> _Information given_:
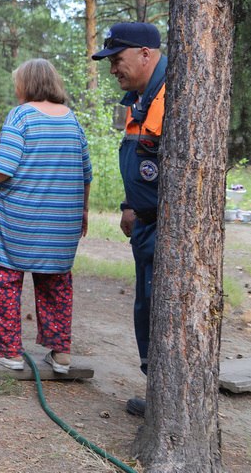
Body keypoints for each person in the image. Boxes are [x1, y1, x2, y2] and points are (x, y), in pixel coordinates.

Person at [0, 59, 91, 373]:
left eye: (17, 82)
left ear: (26, 84)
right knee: (56, 284)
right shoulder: (72, 119)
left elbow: (6, 166)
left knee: (7, 279)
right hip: (62, 224)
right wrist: (83, 211)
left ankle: (9, 351)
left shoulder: (21, 115)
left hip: (20, 219)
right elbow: (86, 172)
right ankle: (61, 353)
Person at [92, 21, 166, 418]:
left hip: (168, 230)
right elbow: (141, 162)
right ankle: (159, 391)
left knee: (162, 311)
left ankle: (168, 397)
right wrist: (128, 205)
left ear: (144, 54)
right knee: (147, 308)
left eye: (117, 60)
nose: (112, 69)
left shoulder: (176, 96)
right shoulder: (141, 98)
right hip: (145, 225)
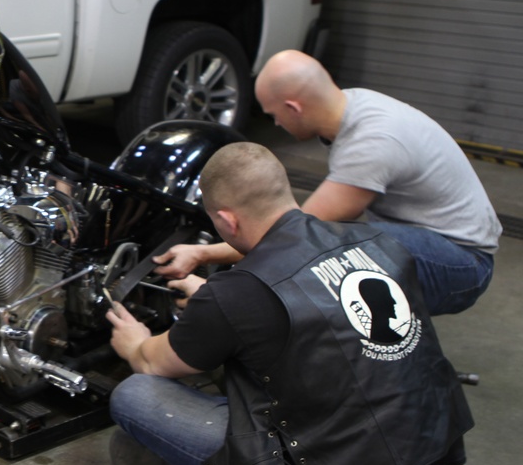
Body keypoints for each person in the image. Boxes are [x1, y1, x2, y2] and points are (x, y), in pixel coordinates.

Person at [106, 142, 473, 465]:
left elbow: (152, 364)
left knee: (135, 400)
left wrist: (134, 342)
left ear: (226, 219)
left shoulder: (235, 296)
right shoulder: (373, 241)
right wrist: (214, 303)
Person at [155, 50, 501, 315]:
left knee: (329, 254)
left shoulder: (371, 143)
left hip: (463, 265)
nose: (276, 124)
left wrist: (205, 262)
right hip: (437, 243)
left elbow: (294, 237)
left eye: (275, 115)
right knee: (336, 244)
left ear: (294, 107)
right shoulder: (354, 104)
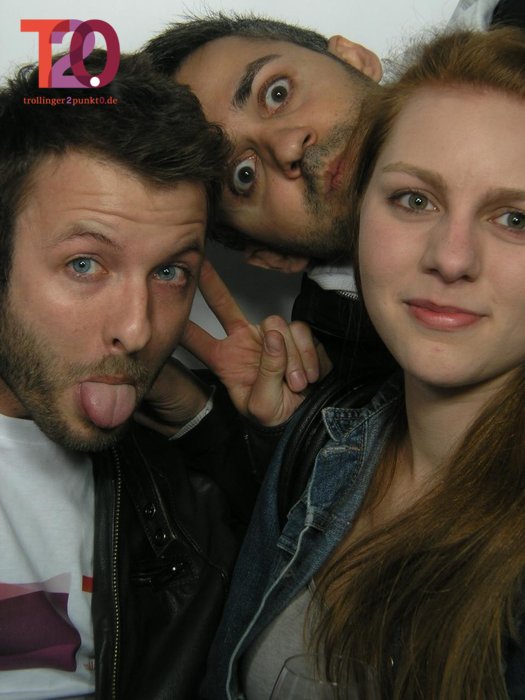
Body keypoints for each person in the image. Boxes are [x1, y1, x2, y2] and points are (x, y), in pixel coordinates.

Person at [200, 26, 525, 700]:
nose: (451, 258)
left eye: (514, 219)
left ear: (352, 56)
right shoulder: (324, 445)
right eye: (413, 200)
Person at [0, 48, 274, 699]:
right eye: (85, 264)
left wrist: (228, 429)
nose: (139, 328)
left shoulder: (183, 506)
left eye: (170, 271)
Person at [144, 0, 521, 375]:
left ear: (355, 58)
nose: (287, 147)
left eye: (277, 93)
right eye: (244, 175)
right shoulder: (345, 365)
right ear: (277, 258)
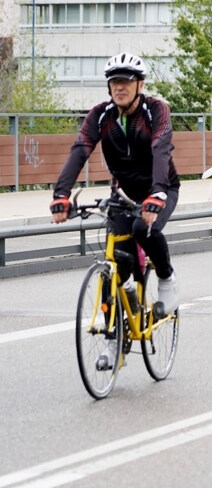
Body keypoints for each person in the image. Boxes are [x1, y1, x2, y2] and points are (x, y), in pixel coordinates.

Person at [50, 52, 180, 365]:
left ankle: (165, 279)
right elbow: (80, 150)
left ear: (140, 84)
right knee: (114, 271)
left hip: (159, 190)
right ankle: (114, 342)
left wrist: (158, 193)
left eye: (126, 81)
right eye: (114, 82)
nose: (119, 87)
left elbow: (161, 148)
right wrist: (61, 194)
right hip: (122, 195)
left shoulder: (155, 111)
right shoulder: (100, 116)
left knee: (141, 228)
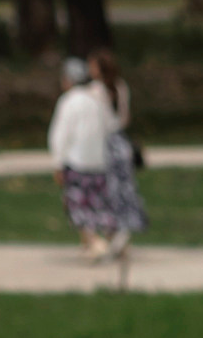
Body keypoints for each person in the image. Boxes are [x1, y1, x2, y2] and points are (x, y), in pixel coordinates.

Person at [46, 52, 115, 259]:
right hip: (99, 161)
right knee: (97, 202)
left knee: (78, 205)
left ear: (68, 80)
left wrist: (58, 164)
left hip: (77, 162)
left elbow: (59, 136)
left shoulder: (68, 102)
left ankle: (95, 242)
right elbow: (110, 127)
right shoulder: (97, 100)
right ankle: (102, 240)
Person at [90, 48, 147, 261]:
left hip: (104, 144)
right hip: (121, 142)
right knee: (123, 190)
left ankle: (113, 235)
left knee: (105, 191)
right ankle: (122, 235)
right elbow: (125, 118)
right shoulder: (121, 86)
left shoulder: (94, 91)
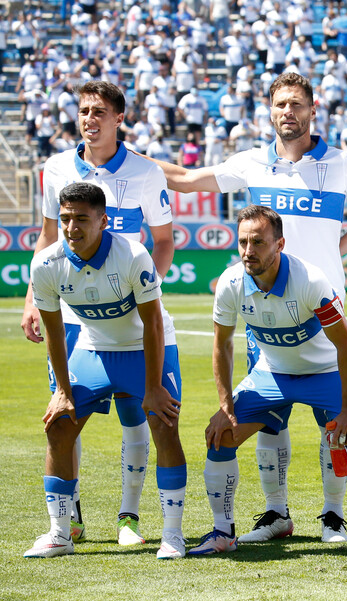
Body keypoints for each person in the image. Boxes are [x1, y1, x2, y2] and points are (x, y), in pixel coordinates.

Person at [149, 72, 347, 552]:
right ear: (269, 110)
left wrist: (342, 245)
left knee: (334, 422)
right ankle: (277, 512)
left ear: (313, 108)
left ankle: (334, 515)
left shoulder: (340, 163)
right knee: (270, 422)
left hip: (320, 307)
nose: (288, 112)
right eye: (280, 104)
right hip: (265, 312)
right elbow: (186, 178)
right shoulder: (253, 163)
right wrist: (127, 154)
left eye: (296, 104)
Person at [20, 80, 176, 548]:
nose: (90, 119)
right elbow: (48, 236)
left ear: (119, 119)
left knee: (136, 411)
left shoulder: (148, 173)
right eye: (84, 111)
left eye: (99, 112)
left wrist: (147, 290)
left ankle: (129, 516)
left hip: (128, 314)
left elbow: (164, 239)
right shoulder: (56, 167)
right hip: (71, 313)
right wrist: (33, 297)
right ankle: (71, 518)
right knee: (64, 410)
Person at [190, 205, 347, 559]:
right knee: (220, 435)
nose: (249, 251)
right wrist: (225, 406)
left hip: (325, 372)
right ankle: (223, 531)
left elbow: (346, 347)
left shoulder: (310, 280)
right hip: (272, 374)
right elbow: (221, 346)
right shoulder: (231, 284)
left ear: (279, 243)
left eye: (259, 242)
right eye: (243, 242)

> _Exercise objective_: Once the line with "right elbow: (221, 346)" is found, write out that line and every one after it through the last line of the records, exactly and with nothing else.

> _Finished exercise_:
right elbow: (221, 346)
right shoulder: (231, 284)
left ear: (279, 243)
left eye: (259, 242)
right eye: (243, 242)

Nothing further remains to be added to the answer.